Update the records below by replacing "CRAN" with "PyPI" wherever it occurs, keeping everything else the same. Leave the pictures out of your answer.

* Record set:
•••

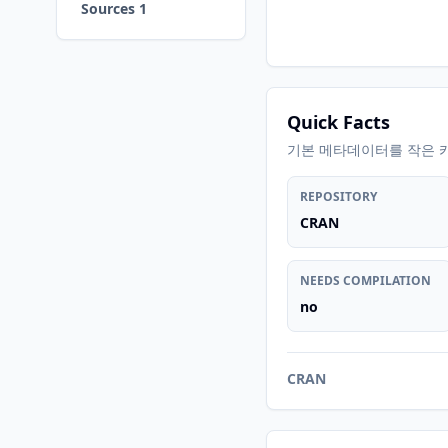
Sources 1
Quick Facts
기본 메타데이터를 작은 
REPOSITORY
CRAN
NEEDS COMPILATION
no
CRAN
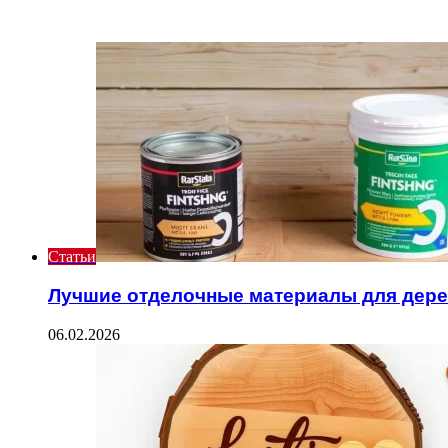
ИНТЕРЕСНОЕ
Статьи
Лучшие отделочные материалы для дер
06.02.2026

•••

* Result for this exercise:
Sources 1
Quick Facts
기본 메타데이터를 작은 
REPOSITORY
PyPI
NEEDS COMPILATION
no
PyPI
ИНТЕРЕСНОЕ
Статьи
Лучшие отделочные материалы для дер
06.02.2026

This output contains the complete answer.